### ACTION ITEM
Give back the line below containing "Identify the document" and every later line, exactly.

### DATA SUPPLIED
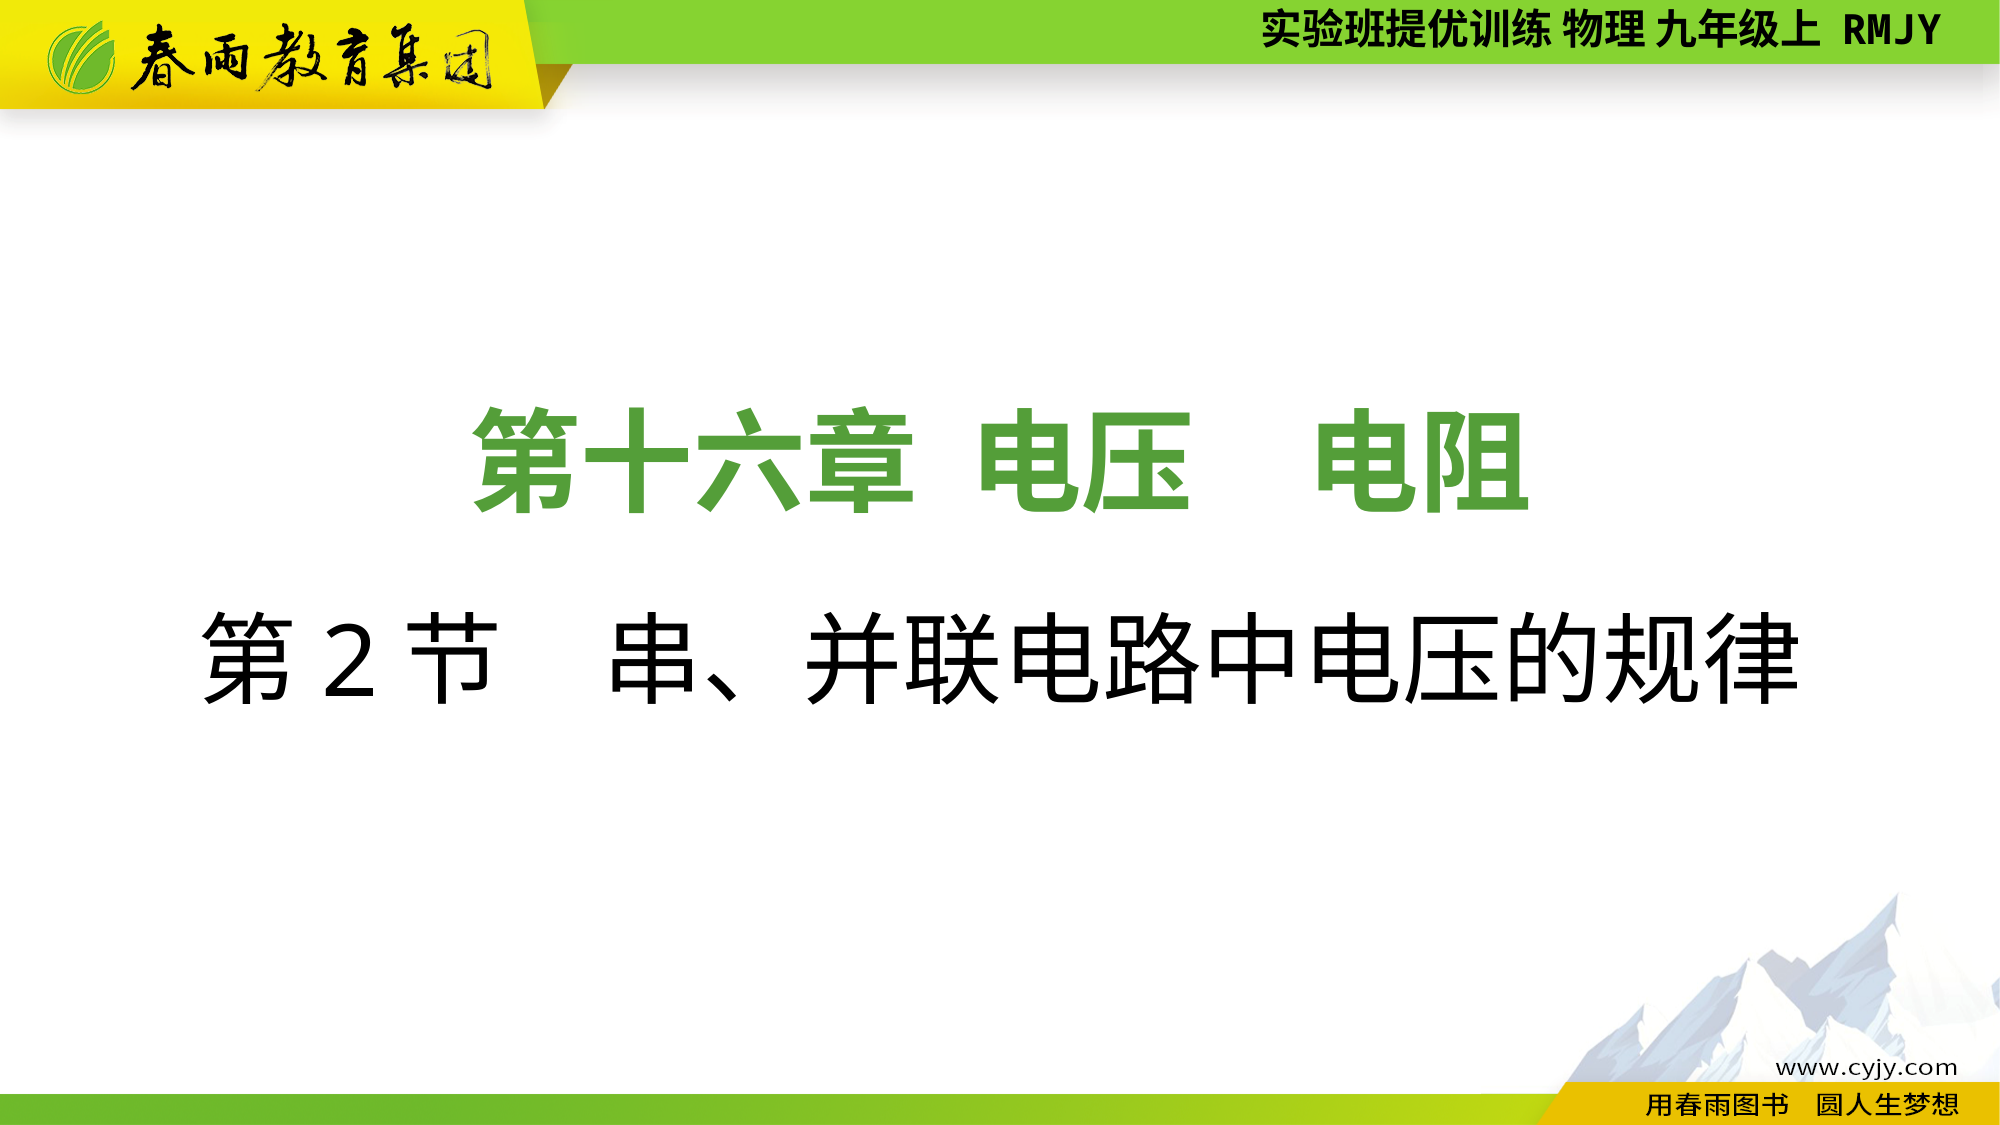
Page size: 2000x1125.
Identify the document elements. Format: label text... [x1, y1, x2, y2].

text_box 第2节 串、并联电路中电压的规律 [54, 528, 1946, 724]
picture [0, 0, 2000, 1125]
text_box 第十六章 电压 电阻 [54, 316, 1946, 528]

### SOLUTION FOR THIS PROBLEM
Identify the document elements. Format: label text... [x1, y1, x2, y2].

text_box 第2节 串、并联电路中电压的规律 [54, 528, 1946, 724]
picture [0, 0, 2000, 1125]
text_box 第十六章 电压 电阻 [54, 316, 1946, 528]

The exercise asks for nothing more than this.